The twelth annual World Retail Banking Report from Capgemini and Efma makes depressing reading for established banks as it charts an industry struggling to engage with customers and increasingly challenged by a raft of new competitors.
The report, which draws on research insights from 32 markets and global data from over 16,000 retail banking customers, find stagnating global customer experience levels combined with an alarming increase in customers willing to leave their banks.
The percentage of customers who said they were likely to leave their primary bank in the next six months rose into double-digits in every region except Western Europe. Globally, less than 50% of Gen Y customers are likely to continue with their primary bank in the next six months. Reasons cited include an increase in non-bank competition, growth of start-up banks which offer attractive digital products, and the ease in logistically switching banks.

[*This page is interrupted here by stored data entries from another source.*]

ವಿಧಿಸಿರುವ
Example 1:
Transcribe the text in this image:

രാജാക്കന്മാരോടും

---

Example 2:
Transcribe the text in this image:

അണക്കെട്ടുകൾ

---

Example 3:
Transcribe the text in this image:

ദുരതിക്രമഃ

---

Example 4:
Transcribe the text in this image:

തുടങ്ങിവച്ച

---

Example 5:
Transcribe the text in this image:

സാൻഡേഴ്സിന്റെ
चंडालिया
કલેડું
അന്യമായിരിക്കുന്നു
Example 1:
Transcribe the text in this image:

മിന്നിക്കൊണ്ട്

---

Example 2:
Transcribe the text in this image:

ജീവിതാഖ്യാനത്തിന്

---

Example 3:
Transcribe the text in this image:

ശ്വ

Banks also appear to have stalled in their ability to steer customers away from the branch toward lower-cost channels. Despite significant leaps to high rates of usage for both the internet and mobile channels, the impact on branch footfall was minimal. In fact, branch visits rose modestly in North America and Europe during 2014, while decreasing only slightly in Latin America and barely at all in Asia-Pacific.

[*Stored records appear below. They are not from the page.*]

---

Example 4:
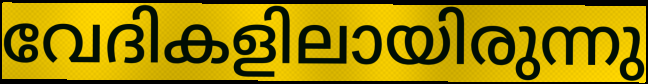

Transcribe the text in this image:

വേദികളിലായിരുന്നു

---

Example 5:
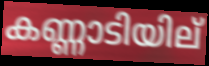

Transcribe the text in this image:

കണ്ണാടിയില്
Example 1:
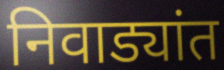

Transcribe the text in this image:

निवाड्यांत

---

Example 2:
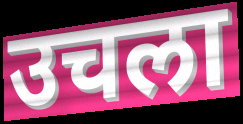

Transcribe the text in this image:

उचला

Bank executives have not hesitated to invest in the front office, with almost 93% citing customer experience as the main driver behind such investments. However, underfunding in the middle and back offices has undermined these front-office investments, says the report, through slow processing times, errors, and exceptions that contribute greatly to reduced service in customer interactions.

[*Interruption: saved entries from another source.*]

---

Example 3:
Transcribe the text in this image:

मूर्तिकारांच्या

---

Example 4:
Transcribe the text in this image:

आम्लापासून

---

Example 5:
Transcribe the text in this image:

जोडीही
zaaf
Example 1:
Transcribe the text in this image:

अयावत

“Disenchanted customers, combined with the agility and innovative nature of non-bank competitors, is leaving the door wide open for capturing market-share,” says Jean Lassignardie, chief sales and marketing officer at Capgemini Global Financial Services. “Improving customer experience is the best strategy to deflect competition from non-bank players. While investments in improving front office customer experience have expanded banks’ offerings, middle and back office transformation has been plagued by under-investment and will be the key to resolving disjointed customer experiences and improving longer term loyalty rates.”